▶ _WRITTEN REQUEST_: Reproduce every one of the records below word for word, leaving each line unchanged.

======== DATASET CONTENT

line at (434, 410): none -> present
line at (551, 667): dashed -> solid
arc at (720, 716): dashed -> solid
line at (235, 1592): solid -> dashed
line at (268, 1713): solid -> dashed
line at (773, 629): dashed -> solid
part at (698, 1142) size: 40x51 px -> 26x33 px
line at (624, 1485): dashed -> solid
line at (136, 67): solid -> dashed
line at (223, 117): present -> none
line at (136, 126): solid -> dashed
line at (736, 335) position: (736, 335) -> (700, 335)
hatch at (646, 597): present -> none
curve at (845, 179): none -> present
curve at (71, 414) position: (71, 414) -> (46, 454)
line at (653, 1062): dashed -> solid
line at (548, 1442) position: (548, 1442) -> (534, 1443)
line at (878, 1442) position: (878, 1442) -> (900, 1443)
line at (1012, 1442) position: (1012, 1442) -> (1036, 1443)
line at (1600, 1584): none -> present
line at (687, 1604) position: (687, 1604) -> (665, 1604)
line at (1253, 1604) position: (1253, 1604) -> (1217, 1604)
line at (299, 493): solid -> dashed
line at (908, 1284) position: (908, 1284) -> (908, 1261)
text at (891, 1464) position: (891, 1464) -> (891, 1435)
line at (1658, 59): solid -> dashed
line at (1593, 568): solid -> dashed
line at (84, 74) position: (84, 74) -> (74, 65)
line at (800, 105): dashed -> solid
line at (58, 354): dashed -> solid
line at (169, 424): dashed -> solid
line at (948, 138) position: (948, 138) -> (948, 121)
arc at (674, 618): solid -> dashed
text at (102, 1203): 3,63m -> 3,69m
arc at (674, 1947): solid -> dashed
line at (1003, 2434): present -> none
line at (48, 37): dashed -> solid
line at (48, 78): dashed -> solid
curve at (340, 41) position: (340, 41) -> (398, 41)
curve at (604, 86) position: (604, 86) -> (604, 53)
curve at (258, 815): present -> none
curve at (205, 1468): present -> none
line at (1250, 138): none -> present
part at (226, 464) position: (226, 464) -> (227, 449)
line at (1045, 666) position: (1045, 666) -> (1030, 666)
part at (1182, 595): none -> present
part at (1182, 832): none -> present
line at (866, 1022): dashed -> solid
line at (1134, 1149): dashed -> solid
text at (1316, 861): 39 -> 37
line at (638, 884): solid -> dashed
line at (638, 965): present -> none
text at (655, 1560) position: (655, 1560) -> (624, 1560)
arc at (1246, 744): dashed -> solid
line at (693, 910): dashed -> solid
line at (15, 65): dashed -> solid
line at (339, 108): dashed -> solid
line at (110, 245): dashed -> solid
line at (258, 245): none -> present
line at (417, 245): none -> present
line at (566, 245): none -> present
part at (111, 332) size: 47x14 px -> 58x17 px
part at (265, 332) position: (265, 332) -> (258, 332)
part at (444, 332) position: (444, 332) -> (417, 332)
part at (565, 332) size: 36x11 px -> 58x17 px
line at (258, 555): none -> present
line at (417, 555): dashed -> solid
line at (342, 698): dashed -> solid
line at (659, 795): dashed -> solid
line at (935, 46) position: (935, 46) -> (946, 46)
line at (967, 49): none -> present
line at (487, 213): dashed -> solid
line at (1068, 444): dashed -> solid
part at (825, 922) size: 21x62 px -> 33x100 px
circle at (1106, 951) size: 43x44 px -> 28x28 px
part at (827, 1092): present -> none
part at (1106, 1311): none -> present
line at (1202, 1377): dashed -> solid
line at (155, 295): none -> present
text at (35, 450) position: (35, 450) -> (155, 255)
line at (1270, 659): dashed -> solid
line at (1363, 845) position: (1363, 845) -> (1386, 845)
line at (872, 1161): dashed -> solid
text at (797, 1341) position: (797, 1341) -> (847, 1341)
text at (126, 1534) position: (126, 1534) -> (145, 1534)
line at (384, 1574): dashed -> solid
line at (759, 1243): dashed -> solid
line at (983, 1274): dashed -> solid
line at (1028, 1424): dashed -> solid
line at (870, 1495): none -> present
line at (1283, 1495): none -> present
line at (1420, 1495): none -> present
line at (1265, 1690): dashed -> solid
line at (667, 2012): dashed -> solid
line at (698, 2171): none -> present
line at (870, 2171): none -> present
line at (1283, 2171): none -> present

================

▶ _REPLY TO THE EXERCISE_:
line at (434, 410): none -> present
line at (551, 667): dashed -> solid
arc at (720, 716): dashed -> solid
line at (235, 1592): solid -> dashed
line at (268, 1713): solid -> dashed
line at (773, 629): dashed -> solid
part at (698, 1142) size: 40x51 px -> 26x33 px
line at (624, 1485): dashed -> solid
line at (136, 67): solid -> dashed
line at (223, 117): present -> none
line at (136, 126): solid -> dashed
line at (736, 335) position: (736, 335) -> (700, 335)
hatch at (646, 597): present -> none
curve at (845, 179): none -> present
curve at (71, 414) position: (71, 414) -> (46, 454)
line at (653, 1062): dashed -> solid
line at (548, 1442) position: (548, 1442) -> (534, 1443)
line at (878, 1442) position: (878, 1442) -> (900, 1443)
line at (1012, 1442) position: (1012, 1442) -> (1036, 1443)
line at (1600, 1584): none -> present
line at (687, 1604) position: (687, 1604) -> (665, 1604)
line at (1253, 1604) position: (1253, 1604) -> (1217, 1604)
line at (299, 493): solid -> dashed
line at (908, 1284) position: (908, 1284) -> (908, 1261)
text at (891, 1464) position: (891, 1464) -> (891, 1435)
line at (1658, 59): solid -> dashed
line at (1593, 568): solid -> dashed
line at (84, 74) position: (84, 74) -> (74, 65)
line at (800, 105): dashed -> solid
line at (58, 354): dashed -> solid
line at (169, 424): dashed -> solid
line at (948, 138) position: (948, 138) -> (948, 121)
arc at (674, 618): solid -> dashed
text at (102, 1203): 3,63m -> 3,69m
arc at (674, 1947): solid -> dashed
line at (1003, 2434): present -> none
line at (48, 37): dashed -> solid
line at (48, 78): dashed -> solid
curve at (340, 41) position: (340, 41) -> (398, 41)
curve at (604, 86) position: (604, 86) -> (604, 53)
curve at (258, 815): present -> none
curve at (205, 1468): present -> none
line at (1250, 138): none -> present
part at (226, 464) position: (226, 464) -> (227, 449)
line at (1045, 666) position: (1045, 666) -> (1030, 666)
part at (1182, 595): none -> present
part at (1182, 832): none -> present
line at (866, 1022): dashed -> solid
line at (1134, 1149): dashed -> solid
text at (1316, 861): 39 -> 37
line at (638, 884): solid -> dashed
line at (638, 965): present -> none
text at (655, 1560) position: (655, 1560) -> (624, 1560)
arc at (1246, 744): dashed -> solid
line at (693, 910): dashed -> solid
line at (15, 65): dashed -> solid
line at (339, 108): dashed -> solid
line at (110, 245): dashed -> solid
line at (258, 245): none -> present
line at (417, 245): none -> present
line at (566, 245): none -> present
part at (111, 332) size: 47x14 px -> 58x17 px
part at (265, 332) position: (265, 332) -> (258, 332)
part at (444, 332) position: (444, 332) -> (417, 332)
part at (565, 332) size: 36x11 px -> 58x17 px
line at (258, 555): none -> present
line at (417, 555): dashed -> solid
line at (342, 698): dashed -> solid
line at (659, 795): dashed -> solid
line at (935, 46) position: (935, 46) -> (946, 46)
line at (967, 49): none -> present
line at (487, 213): dashed -> solid
line at (1068, 444): dashed -> solid
part at (825, 922) size: 21x62 px -> 33x100 px
circle at (1106, 951) size: 43x44 px -> 28x28 px
part at (827, 1092): present -> none
part at (1106, 1311): none -> present
line at (1202, 1377): dashed -> solid
line at (155, 295): none -> present
text at (35, 450) position: (35, 450) -> (155, 255)
line at (1270, 659): dashed -> solid
line at (1363, 845) position: (1363, 845) -> (1386, 845)
line at (872, 1161): dashed -> solid
text at (797, 1341) position: (797, 1341) -> (847, 1341)
text at (126, 1534) position: (126, 1534) -> (145, 1534)
line at (384, 1574): dashed -> solid
line at (759, 1243): dashed -> solid
line at (983, 1274): dashed -> solid
line at (1028, 1424): dashed -> solid
line at (870, 1495): none -> present
line at (1283, 1495): none -> present
line at (1420, 1495): none -> present
line at (1265, 1690): dashed -> solid
line at (667, 2012): dashed -> solid
line at (698, 2171): none -> present
line at (870, 2171): none -> present
line at (1283, 2171): none -> present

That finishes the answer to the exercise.